In other words, there is no "I don't know" in nature when it comes to the past. In the past, we always know what our signal was. That is why we defined today's "I don't know" as a lie, when we see not knowing, this means that one network points up and the other down, so we know when we don't know, but the first network says yes, and the second doesn't. This is a lie, when the second says yes, and the first no, then the truth. The main thing is not how it divides, but what makes it stable, for example, I have not trained my network for several days, let's see how it works together.

As we see the TS signals for buying are already focused, where "I do not know" it is a lie, well, in fact the signal itself shows us the correct lower one.
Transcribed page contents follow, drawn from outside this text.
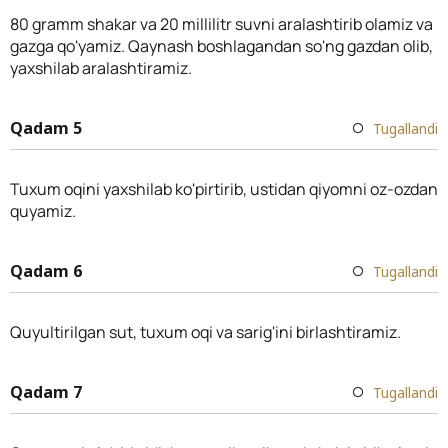
80 gramm shakar va 20 millilitr suvni aralashtirib olamiz va
gazga qo'yamiz. Qaynash boshlagandan so'ng gazdan olib,
yaxshilab aralashtiramiz.
Qadam 5
Tugallandi
Tuxum oqini yaxshilab ko'pirtirib, ustidan qiyomni oz-ozdan
quyamiz.
Qadam 6
Tugallandi
Quyultirilgan sut, tuxum oqi va sarig'ini birlashtiramiz.
Qadam 7
Tugallandi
The last arrow is not yet oriented, because there works another NS, the signal is to sell, but it turned out to be false according to the NS, let's see......

 
Mihail Marchukajtes:

In keeping Reshetov in the conversation.

No one doubted it :)

 

I admit honestly that the signals sat I had to reorient, but overall not bad!!!

 
Mihail Marchukajtes:

The point is that when we build an output variable, we can always specify to which class this or that signal belongs (on the history of course) and there is no such thing as "I don't know" on the history. But I noticed such peculiarity, that when NS says Don't Know, it usually refers to some class. It is enough to look at the previous "don't know", determine what that signal was true or false, and in the future when "Don't know" appears, we already know that this class is true, for example. The most important thing is to make sure that division into classes is stable.

It reminds me of the missile control system.